-- Your task --
Write out word for word each line of the records, beginning at the first and stopping after the line with "X35827Y77703D02*". Leave the pictures out.

(Machine-readable electronics designs)

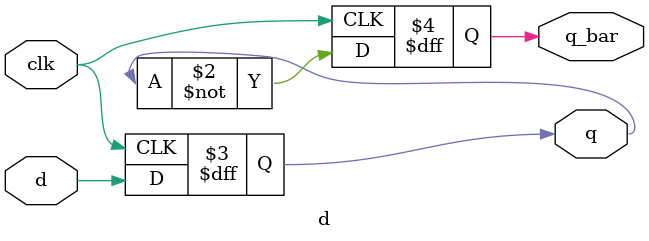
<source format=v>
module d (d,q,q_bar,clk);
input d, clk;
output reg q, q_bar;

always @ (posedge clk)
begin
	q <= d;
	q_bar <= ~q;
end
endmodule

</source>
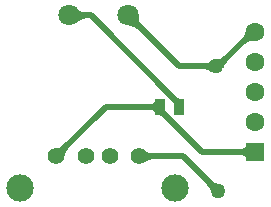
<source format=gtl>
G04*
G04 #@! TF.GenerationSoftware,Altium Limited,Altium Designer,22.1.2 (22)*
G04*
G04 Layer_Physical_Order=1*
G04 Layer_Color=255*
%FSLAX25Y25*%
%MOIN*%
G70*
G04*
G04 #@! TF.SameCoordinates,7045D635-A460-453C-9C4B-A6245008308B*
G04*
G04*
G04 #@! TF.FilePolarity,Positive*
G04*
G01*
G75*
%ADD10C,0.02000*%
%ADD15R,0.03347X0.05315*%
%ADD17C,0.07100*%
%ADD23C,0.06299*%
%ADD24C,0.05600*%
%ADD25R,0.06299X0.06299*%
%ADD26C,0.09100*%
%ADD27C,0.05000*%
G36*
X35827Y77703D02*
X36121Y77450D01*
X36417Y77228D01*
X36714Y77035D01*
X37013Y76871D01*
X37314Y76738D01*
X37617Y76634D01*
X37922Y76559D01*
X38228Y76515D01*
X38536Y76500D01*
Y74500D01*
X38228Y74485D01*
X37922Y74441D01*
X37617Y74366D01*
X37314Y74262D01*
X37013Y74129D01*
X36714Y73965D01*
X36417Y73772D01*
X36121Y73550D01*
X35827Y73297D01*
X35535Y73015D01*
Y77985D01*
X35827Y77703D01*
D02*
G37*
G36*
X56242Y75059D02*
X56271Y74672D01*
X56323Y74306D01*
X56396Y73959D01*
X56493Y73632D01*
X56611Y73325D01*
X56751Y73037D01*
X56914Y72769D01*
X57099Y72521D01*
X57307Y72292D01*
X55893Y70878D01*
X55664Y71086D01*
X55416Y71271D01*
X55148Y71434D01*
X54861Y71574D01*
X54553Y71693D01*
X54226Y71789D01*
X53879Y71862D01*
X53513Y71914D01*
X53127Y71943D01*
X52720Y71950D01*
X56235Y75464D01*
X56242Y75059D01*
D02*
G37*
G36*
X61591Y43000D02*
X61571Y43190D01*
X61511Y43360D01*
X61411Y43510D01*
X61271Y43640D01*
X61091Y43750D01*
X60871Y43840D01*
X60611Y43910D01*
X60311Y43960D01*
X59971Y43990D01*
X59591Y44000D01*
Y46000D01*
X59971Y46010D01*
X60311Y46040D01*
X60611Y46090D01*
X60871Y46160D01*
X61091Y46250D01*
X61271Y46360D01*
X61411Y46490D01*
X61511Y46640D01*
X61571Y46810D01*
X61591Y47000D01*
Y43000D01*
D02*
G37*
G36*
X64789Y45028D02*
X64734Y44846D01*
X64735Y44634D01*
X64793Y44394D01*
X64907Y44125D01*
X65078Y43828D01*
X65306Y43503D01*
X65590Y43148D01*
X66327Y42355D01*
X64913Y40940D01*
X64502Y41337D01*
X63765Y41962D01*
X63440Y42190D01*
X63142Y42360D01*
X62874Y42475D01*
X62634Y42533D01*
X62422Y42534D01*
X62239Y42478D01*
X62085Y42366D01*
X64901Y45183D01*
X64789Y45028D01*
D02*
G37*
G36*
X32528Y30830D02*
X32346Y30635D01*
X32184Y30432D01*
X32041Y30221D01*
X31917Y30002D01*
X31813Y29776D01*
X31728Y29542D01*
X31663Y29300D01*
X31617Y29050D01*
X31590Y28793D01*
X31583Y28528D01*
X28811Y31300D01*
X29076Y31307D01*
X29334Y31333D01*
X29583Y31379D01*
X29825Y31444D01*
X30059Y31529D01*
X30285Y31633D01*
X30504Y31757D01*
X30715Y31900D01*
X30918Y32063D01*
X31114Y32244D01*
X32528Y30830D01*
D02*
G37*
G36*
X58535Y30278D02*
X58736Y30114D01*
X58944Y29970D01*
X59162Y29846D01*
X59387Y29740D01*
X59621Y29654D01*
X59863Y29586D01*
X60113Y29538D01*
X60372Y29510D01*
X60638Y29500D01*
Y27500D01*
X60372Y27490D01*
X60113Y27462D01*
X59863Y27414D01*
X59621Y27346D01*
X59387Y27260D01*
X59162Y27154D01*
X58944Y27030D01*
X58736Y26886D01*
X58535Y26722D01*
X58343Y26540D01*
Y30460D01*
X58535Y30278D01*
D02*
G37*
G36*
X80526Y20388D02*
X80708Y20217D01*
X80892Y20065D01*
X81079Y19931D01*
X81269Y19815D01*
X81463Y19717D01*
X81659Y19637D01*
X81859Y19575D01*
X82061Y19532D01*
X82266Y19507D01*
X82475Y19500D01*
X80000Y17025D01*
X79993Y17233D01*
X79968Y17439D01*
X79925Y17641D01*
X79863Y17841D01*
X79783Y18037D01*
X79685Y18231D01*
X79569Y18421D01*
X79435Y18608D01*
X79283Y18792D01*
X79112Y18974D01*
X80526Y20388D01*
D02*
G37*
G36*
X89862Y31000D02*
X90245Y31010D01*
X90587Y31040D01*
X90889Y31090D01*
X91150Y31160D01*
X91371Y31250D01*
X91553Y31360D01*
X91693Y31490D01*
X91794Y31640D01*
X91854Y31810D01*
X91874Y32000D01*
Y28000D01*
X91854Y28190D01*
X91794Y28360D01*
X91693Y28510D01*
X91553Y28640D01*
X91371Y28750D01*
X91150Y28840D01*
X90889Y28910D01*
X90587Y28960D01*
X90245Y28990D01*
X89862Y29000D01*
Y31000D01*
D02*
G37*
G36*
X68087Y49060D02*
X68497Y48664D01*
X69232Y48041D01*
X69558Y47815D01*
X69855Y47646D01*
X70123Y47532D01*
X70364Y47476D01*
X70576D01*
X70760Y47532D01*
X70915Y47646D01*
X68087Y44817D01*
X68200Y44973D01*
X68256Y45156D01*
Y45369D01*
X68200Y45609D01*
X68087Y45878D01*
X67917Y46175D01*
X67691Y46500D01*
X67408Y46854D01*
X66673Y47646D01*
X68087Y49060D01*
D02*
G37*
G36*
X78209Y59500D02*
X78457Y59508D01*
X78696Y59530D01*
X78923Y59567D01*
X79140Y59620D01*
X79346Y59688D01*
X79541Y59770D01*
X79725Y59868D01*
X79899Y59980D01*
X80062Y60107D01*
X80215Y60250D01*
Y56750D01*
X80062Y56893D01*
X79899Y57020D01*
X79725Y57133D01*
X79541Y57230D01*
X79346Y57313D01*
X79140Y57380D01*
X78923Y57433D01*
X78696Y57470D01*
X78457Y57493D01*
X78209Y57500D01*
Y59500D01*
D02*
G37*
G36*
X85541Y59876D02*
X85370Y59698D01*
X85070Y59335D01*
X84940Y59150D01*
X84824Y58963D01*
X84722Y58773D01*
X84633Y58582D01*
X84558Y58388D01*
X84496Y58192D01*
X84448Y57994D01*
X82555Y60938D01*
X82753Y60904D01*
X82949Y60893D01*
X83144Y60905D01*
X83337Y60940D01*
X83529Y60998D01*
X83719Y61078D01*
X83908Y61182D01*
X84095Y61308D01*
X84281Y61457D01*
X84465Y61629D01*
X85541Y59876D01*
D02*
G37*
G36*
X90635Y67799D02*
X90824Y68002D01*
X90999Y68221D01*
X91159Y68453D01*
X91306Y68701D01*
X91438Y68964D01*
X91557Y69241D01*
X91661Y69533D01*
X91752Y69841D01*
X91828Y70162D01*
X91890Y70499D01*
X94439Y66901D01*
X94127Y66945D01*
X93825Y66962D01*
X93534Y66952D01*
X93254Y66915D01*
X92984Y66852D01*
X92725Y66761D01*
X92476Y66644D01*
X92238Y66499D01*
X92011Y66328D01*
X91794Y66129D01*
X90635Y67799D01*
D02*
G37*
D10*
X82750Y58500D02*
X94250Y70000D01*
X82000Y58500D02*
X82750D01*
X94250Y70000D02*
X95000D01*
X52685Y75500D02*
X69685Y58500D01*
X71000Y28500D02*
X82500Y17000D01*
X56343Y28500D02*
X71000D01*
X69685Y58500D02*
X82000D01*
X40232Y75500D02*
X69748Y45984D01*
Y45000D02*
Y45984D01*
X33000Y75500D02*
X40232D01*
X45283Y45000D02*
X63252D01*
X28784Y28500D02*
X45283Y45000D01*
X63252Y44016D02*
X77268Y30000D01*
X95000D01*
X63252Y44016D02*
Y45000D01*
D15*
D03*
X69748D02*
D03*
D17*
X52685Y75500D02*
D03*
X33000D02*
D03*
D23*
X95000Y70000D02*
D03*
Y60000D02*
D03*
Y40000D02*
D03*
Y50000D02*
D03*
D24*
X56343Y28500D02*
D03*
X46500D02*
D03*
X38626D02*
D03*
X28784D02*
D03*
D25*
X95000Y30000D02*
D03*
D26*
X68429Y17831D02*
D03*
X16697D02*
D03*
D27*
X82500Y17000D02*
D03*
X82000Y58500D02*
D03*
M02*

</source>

-- Solution --
<source format=v>
module d (d,q,q_bar,clk);
input d, clk;
output reg q, q_bar;

always @ (posedge clk)
begin
	q <= d;
	q_bar <= ~q;
end
endmodule

</source>
<source format=gtl>
G04*
G04 #@! TF.GenerationSoftware,Altium Limited,Altium Designer,22.1.2 (22)*
G04*
G04 Layer_Physical_Order=1*
G04 Layer_Color=255*
%FSLAX25Y25*%
%MOIN*%
G70*
G04*
G04 #@! TF.SameCoordinates,7045D635-A460-453C-9C4B-A6245008308B*
G04*
G04*
G04 #@! TF.FilePolarity,Positive*
G04*
G01*
G75*
%ADD10C,0.02000*%
%ADD15R,0.03347X0.05315*%
%ADD17C,0.07100*%
%ADD23C,0.06299*%
%ADD24C,0.05600*%
%ADD25R,0.06299X0.06299*%
%ADD26C,0.09100*%
%ADD27C,0.05000*%
G36*
X35827Y77703D02*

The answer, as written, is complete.